THE DATA below:

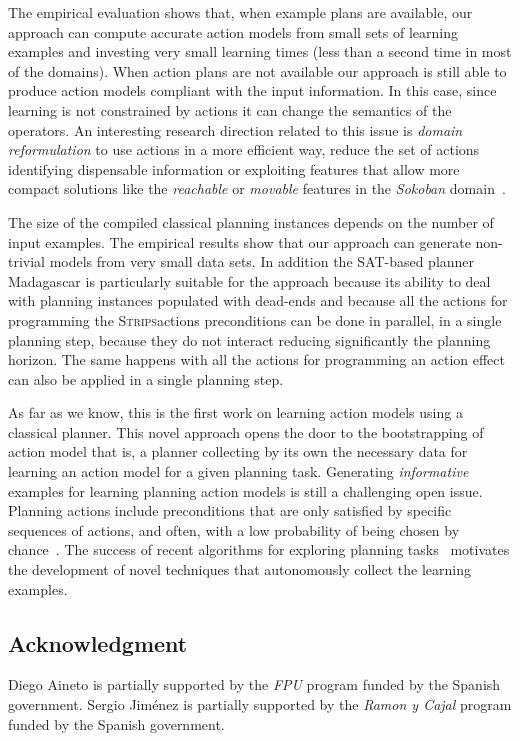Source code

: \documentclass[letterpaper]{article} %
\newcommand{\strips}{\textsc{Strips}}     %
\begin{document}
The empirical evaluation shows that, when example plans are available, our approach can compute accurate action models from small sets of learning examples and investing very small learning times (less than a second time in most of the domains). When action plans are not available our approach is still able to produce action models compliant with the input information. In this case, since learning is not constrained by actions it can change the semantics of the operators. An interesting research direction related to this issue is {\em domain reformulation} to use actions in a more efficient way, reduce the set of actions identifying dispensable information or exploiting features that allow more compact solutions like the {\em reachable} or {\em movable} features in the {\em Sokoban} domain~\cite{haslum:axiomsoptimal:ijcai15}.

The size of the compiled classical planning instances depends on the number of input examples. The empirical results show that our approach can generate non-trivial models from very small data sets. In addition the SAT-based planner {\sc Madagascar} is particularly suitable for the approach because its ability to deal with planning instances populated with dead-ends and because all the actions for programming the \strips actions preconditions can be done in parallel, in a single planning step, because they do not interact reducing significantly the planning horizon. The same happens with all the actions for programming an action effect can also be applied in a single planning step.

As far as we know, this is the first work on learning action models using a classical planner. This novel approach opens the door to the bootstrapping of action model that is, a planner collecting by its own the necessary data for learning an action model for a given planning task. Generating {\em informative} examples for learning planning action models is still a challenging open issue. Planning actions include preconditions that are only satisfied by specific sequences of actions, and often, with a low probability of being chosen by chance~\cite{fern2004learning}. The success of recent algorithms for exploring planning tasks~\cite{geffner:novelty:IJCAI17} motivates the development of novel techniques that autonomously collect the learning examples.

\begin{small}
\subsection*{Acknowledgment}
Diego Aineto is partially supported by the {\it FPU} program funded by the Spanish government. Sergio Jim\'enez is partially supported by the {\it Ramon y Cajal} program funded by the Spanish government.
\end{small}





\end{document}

End of THE DATA.
THE DATA below:

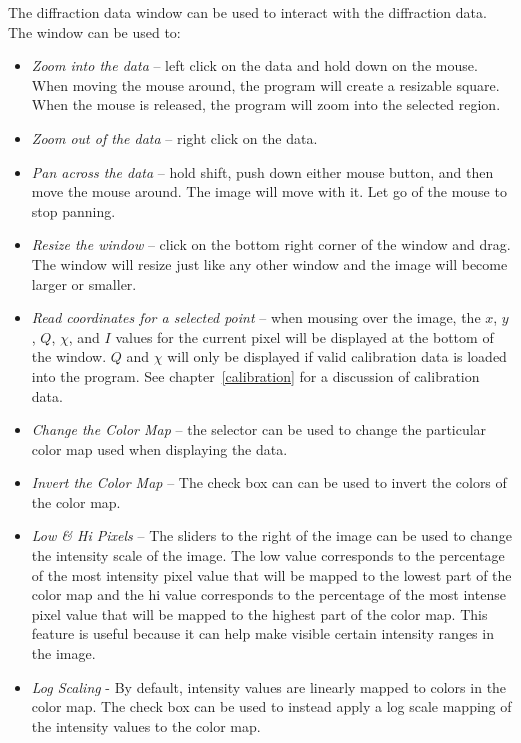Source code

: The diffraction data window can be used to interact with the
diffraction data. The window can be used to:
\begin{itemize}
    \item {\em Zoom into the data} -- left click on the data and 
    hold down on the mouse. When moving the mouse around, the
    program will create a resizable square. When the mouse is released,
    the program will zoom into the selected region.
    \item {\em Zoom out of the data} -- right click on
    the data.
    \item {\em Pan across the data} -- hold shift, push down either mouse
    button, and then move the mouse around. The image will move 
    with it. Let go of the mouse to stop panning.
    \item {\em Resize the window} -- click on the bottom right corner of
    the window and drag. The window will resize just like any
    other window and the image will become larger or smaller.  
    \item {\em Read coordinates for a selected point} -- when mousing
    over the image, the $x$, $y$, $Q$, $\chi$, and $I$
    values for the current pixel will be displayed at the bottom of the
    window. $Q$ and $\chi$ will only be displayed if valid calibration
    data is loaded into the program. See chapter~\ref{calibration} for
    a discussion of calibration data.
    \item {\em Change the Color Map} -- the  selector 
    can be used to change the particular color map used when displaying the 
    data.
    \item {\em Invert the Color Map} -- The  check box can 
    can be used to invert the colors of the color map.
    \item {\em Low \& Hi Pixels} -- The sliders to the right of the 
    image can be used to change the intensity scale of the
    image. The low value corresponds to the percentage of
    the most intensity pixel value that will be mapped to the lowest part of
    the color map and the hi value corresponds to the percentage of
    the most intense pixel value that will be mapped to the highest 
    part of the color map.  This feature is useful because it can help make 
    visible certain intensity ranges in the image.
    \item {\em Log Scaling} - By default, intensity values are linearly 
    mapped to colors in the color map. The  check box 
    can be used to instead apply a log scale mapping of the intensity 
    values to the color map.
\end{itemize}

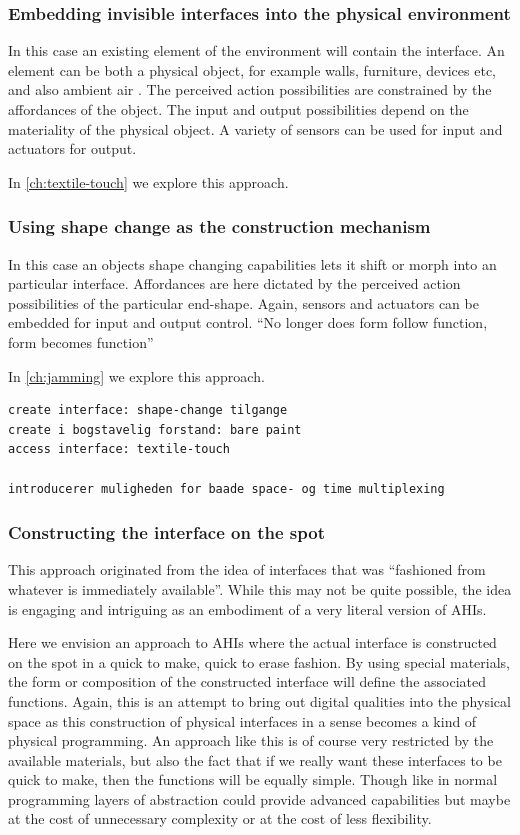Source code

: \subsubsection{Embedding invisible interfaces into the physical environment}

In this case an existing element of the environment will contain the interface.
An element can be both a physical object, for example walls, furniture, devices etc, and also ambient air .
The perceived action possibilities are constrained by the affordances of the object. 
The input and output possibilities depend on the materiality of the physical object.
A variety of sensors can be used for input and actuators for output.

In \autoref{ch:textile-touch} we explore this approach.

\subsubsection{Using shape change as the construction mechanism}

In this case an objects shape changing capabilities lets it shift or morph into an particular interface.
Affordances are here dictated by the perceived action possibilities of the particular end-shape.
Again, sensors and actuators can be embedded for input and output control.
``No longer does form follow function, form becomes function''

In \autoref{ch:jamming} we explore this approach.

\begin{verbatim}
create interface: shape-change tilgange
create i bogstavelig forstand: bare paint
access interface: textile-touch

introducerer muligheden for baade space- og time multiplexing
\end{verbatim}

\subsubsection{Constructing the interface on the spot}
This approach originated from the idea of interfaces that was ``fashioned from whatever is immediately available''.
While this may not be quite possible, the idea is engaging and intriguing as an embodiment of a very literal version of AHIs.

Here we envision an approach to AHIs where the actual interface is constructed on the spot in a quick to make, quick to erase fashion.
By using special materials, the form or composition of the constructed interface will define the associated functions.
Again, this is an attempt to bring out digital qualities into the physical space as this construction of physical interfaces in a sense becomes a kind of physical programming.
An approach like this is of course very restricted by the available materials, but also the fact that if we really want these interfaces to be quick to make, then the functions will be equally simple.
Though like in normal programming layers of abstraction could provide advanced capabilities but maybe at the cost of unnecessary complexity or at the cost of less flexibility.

End of THE DATA.

# JOB ITEM
Look through the listing above and copy each line with the word "materials" in it.

# ANSWER TO THE PROBLEM
By using special materials, the form or composition of the constructed interface will define the associated functions.
An approach like this is of course very restricted by the available materials, but also the fact that if we really want these interfaces to be quick to make, then the functions will be equally simple.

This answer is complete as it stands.